Retrato de Oliveira Martins

, 1891

Columbano Bordalo Pinheiro

Óleo sobre tela

65 × 54 cm
assinado e datado
Inv. 1281
Historial
Adquirido pelo Estado à Sociedade Missionária Portuguesa de Cucujães em 1947.

Exposições
Lisboa, 1894; Porto, 1895, 7; Lisboa, 1904, 58; Lisboa, 1948; Lisboa, 1957, 38; Lisboa, 1980, 26, p.b.; Lisboa, 2007.

Bibliografia
OLIVEIRA, 1894, 230 – 231; MACEDO, 1952, XLIII, p.b.; PAMPLONA, 1954, vol. I; FRANÇA, 1967, vol. II, 265; Columbano, 1980, 33, p.b.; FRANÇA, 1981, 75; Columbano Bordalo Pinheiro, 1874 – 1900, 2007, 151; AZEVEDO, s.d., p.b.
Guiado por um projecto reformista, independente e suprapartidário, Oliveira Martins iniciou em 1878 uma breve e desiludida carreira política, que remataria, um ano depois da grande crise que afectou Portugal – e portanto um ano após a execução deste retrato –, com a efémera passagem pelo Ministério da Fazenda. O contacto com Columbano é propiciado não pela política, mas pela pertença de Oliveira Martins a esse grupo de intelectuais da Geração de 70, com espírito crítico e lucidez para compreender os problemas da vida nacional e procurar através de um ideário regeneracionista uma saída para Portugal. O insucesso do projecto modernizador haveria de juntá-los no grupo jantante Vencidos da Vida, nome sugerido pelo próprio Oliveira Martins, inspirado no comentário de Jules Claretie sobre grupos parisienses similares: “battus de la vie! Eis o que nós somos... Vencidos da Vida. Propusemo-nos dar ao país uma «Vida Nova» e somos afinal de contas uns Vencidos da Vida”.
Columbano realiza este retrato no mesmo ano em que Oliveira Martins publica a obra Os Filhos de D. João I, obra histórica, que mereceu destaque internacional, onde ele retrata alguns portugueses com um papel importante na evolução da história. Ainda nesse ano, apesar do desânimo, não se tinha concretizado o insucesso ou inviabilidade do projecto que o animou e que levaria Raul Brandão, seu companheiro, a atribuir-lhe a morte em 1894 por uma “doença da alma”.
Como já acontecera com Antero de Quental, Columbano a partir desse particular realismo que soube esgrimir, em que a realidade se inventa para mostrar o pessimismo e revolta dos intelectuais, e assim intervir socialmente no seu momento histórico, imprime ao retrato de Oliveira Martins uma carnação espectral que, como no caso citado, será interpretada como premonitória do iminente final do retratado.
Iconograficamente, Columbano repete o esquema compositivo dos outros retratos deste ano e a mesma iluminação, proveniente de um lado, aproxima o perfil do retratado do espectador, condenando à escuridão os pormenores da outra face, cabelos e roupas, pontualmente resgatados nos seus contornos e volumes, por acção de subtis brilhos. Mas o tratamento cromático das carnações é outro.

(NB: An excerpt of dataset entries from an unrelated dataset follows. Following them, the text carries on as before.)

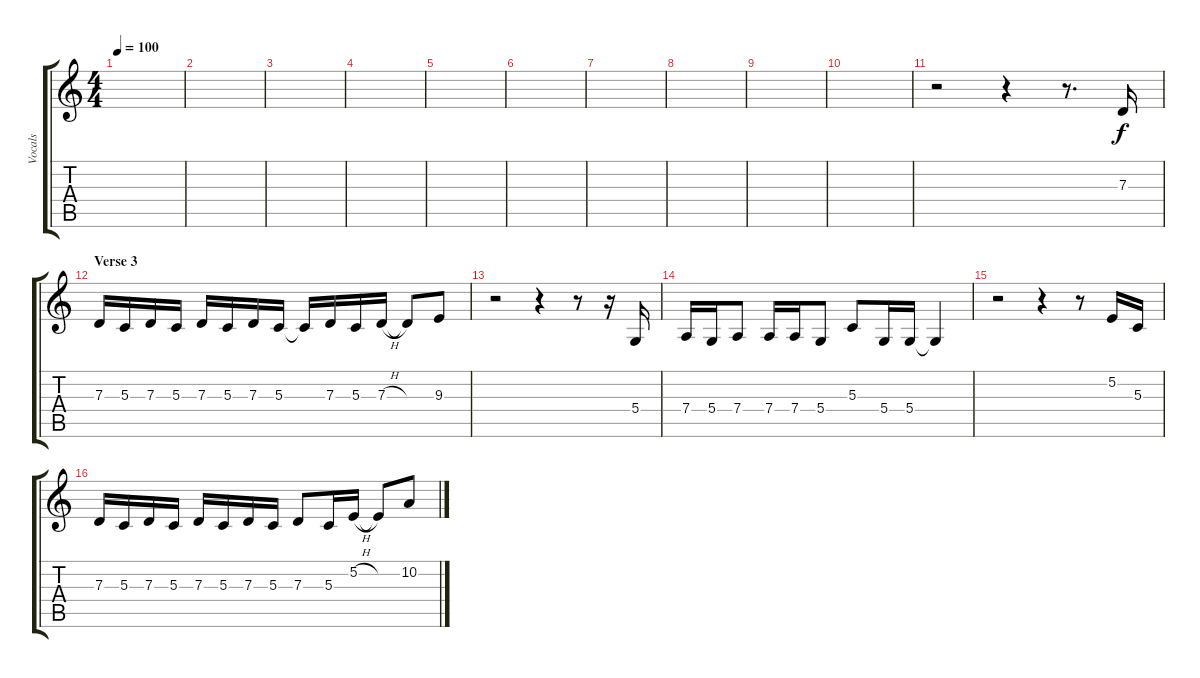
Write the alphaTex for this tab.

\track ("Vocals" "Vocals") {instrument lead2sawtooth}
\staff {score tabs}
\tuning (E4 B3 G3 D3 A2 E2) {hide}
\ts (4 4)
\tempo 100
\clef g2
\ks c
|
|
|
|
|
|
|
|
|
|
r.2 r.4 r.8{d} 7.3.16 |
\section ("" "Verse 3")
7.3.16 5.3.16 7.3.16 5.3.16 7.3.16 5.3.16 7.3.16 5.3.16 5.3{t}.16 7.3.16 5.3.16 7.3{h}.16 7.3{t}.8 9.3.8 |
r.2 r.4 r.8 r.16 5.4.16 |
7.4.16 5.4.16 7.4.8 7.4.16 7.4.16 5.4.8 5.3.8 5.4.16 5.4.16 5.4{t}.4 |
r.2 r.4 r.8 5.2.16 5.3.16 |
7.3.16 5.3.16 7.3.16 5.3.16 7.3.16 5.3.16 7.3.16 5.3.16 7.3.8 5.3.16 5.2{h}.16 5.2{t}.8 10.2.8
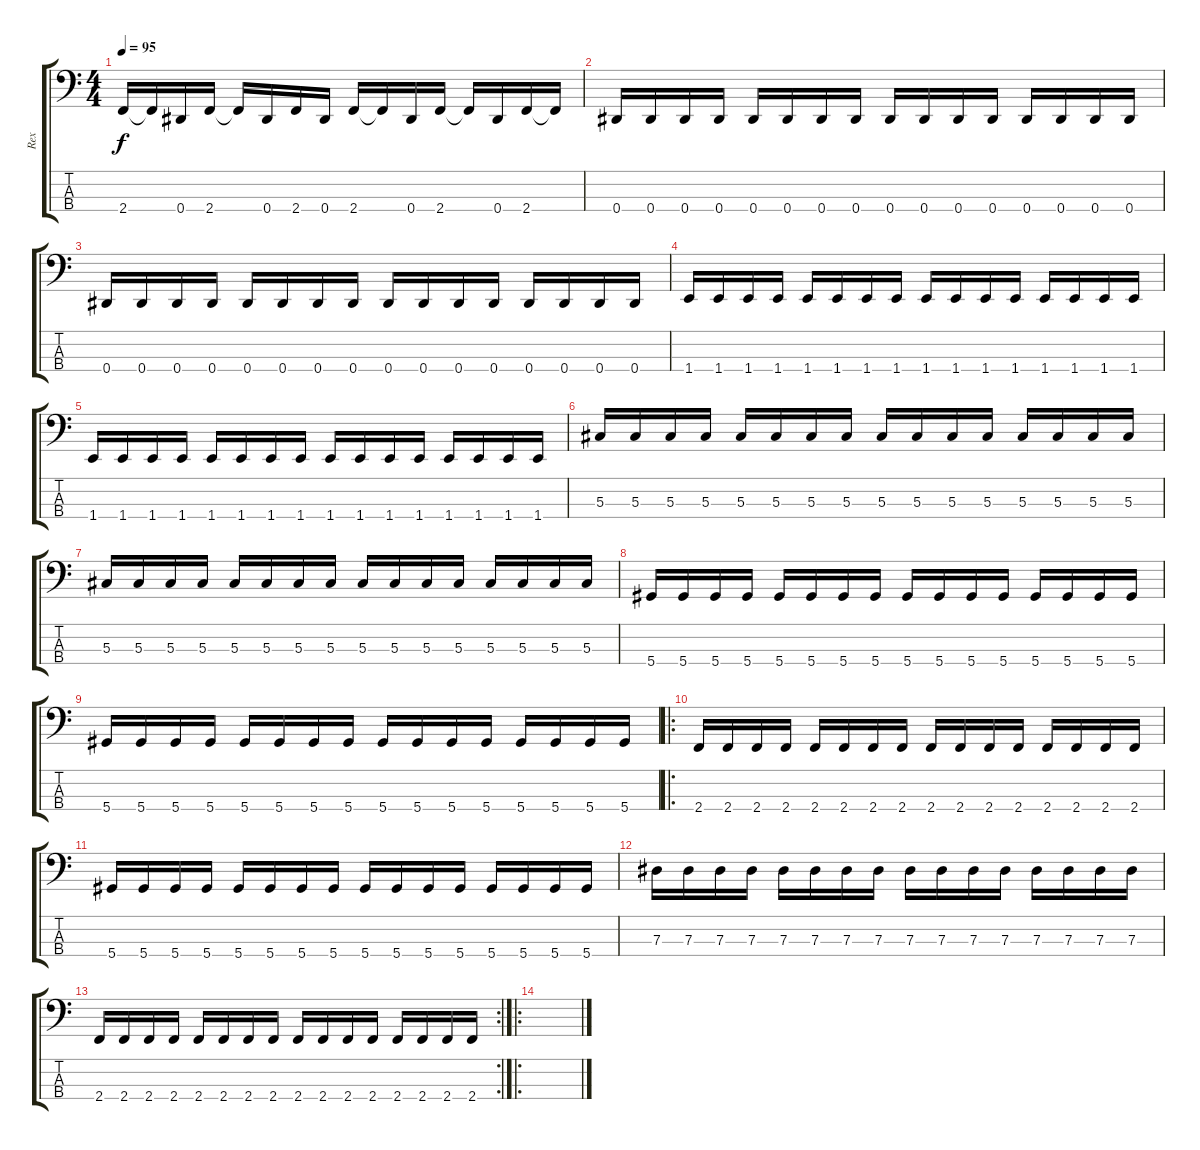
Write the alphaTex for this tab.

\track ("Rex" "Rex") {instrument electricbasspick}
\staff {score tabs}
\tuning (Gb2 Db2 Ab1 Eb1) {hide}
\ts (4 4)
\tempo 95
\clef f4
\ks c
2.4.16{dy f} 2.4{t}.16 0.4.16 2.4.16 2.4{t}.16 0.4.16 2.4.16 0.4.16 2.4.16 2.4{t}.16 0.4.16 2.4.16 2.4{t}.16 0.4.16 2.4.16 2.4{t}.16 |
0.4.16 0.4.16 0.4.16 0.4.16 0.4.16 0.4.16 0.4.16 0.4.16 0.4.16 0.4.16 0.4.16 0.4.16 0.4.16 0.4.16 0.4.16 0.4.16 |
0.4.16 0.4.16 0.4.16 0.4.16 0.4.16 0.4.16 0.4.16 0.4.16 0.4.16 0.4.16 0.4.16 0.4.16 0.4.16 0.4.16 0.4.16 0.4.16 |
1.4.16 1.4.16 1.4.16 1.4.16 1.4.16 1.4.16 1.4.16 1.4.16 1.4.16 1.4.16 1.4.16 1.4.16 1.4.16 1.4.16 1.4.16 1.4.16 |
1.4.16 1.4.16 1.4.16 1.4.16 1.4.16 1.4.16 1.4.16 1.4.16 1.4.16 1.4.16 1.4.16 1.4.16 1.4.16 1.4.16 1.4.16 1.4.16 |
5.3.16 5.3.16 5.3.16 5.3.16 5.3.16 5.3.16 5.3.16 5.3.16 5.3.16 5.3.16 5.3.16 5.3.16 5.3.16 5.3.16 5.3.16 5.3.16 |
5.3.16 5.3.16 5.3.16 5.3.16 5.3.16 5.3.16 5.3.16 5.3.16 5.3.16 5.3.16 5.3.16 5.3.16 5.3.16 5.3.16 5.3.16 5.3.16 |
5.4.16 5.4.16 5.4.16 5.4.16 5.4.16 5.4.16 5.4.16 5.4.16 5.4.16 5.4.16 5.4.16 5.4.16 5.4.16 5.4.16 5.4.16 5.4.16 |
5.4.16 5.4.16 5.4.16 5.4.16 5.4.16 5.4.16 5.4.16 5.4.16 5.4.16 5.4.16 5.4.16 5.4.16 5.4.16 5.4.16 5.4.16 5.4.16 |
\ro
2.4.16 2.4.16 2.4.16 2.4.16 2.4.16 2.4.16 2.4.16 2.4.16 2.4.16 2.4.16 2.4.16 2.4.16 2.4.16 2.4.16 2.4.16 2.4.16 |
5.4.16 5.4.16 5.4.16 5.4.16 5.4.16 5.4.16 5.4.16 5.4.16 5.4.16 5.4.16 5.4.16 5.4.16 5.4.16 5.4.16 5.4.16 5.4.16 |
7.3.16 7.3.16 7.3.16 7.3.16 7.3.16 7.3.16 7.3.16 7.3.16 7.3.16 7.3.16 7.3.16 7.3.16 7.3.16 7.3.16 7.3.16 7.3.16 |
\rc 2
2.4.16 2.4.16 2.4.16 2.4.16 2.4.16 2.4.16 2.4.16 2.4.16 2.4.16 2.4.16 2.4.16 2.4.16 2.4.16 2.4.16 2.4.16 2.4.16 |
\ro
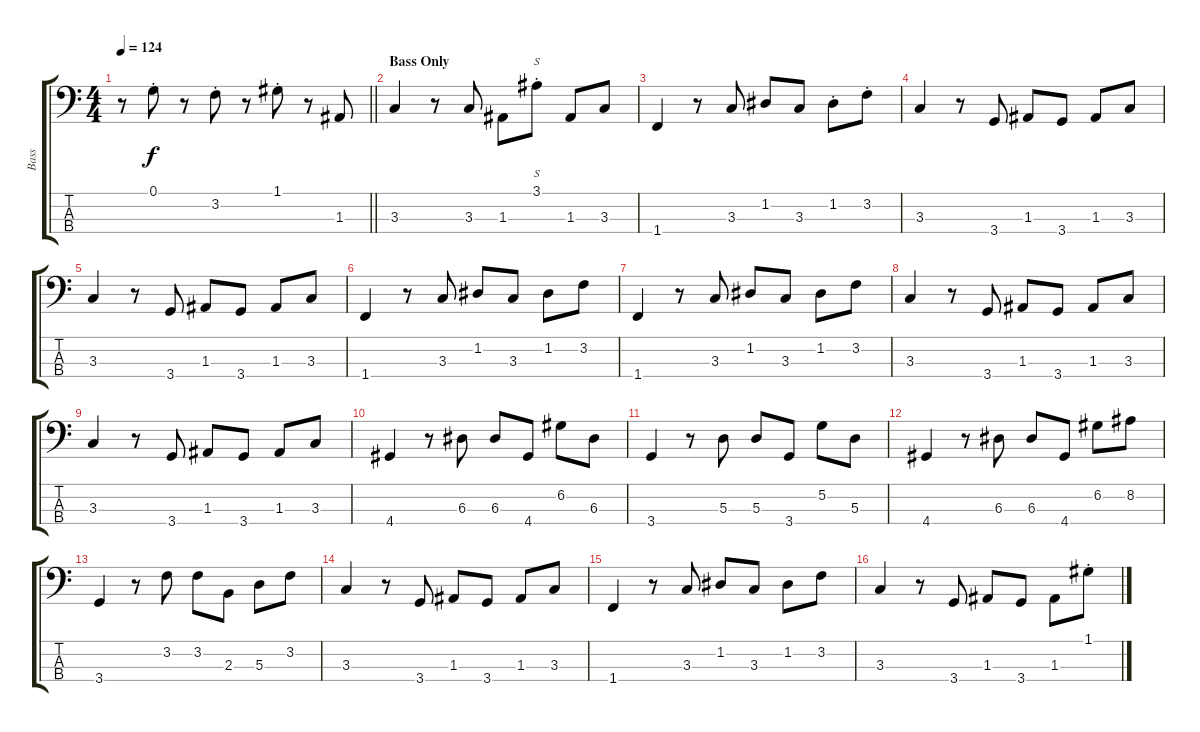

A presença de tons quentes, avermelhados, reduz-se aqui, em especial na zona da testa, mais esbranquiçada, como o cabelo, e o pormenor do desenho que descrevera outras personagens desfaz-se com um leve esfumado, uma pintura de aplicação mais macia, conferindo-lhe um aspecto algo espectral, que o olhar perdido reforça, apesar da serenidade com que é interpretada a personagem. Não é de estranhar o comentário que dele fizera Alberto de Oliveira, quando o viu na exposição individual de 1894 em que, referindo o seu “estado febril, com os olhos a arder”, verá nele a revelação interna do escritor: “como certamente será quando ergue do pó das colónias as almas dos heróis, e a face d’elles ajoelha e se entusiasma”.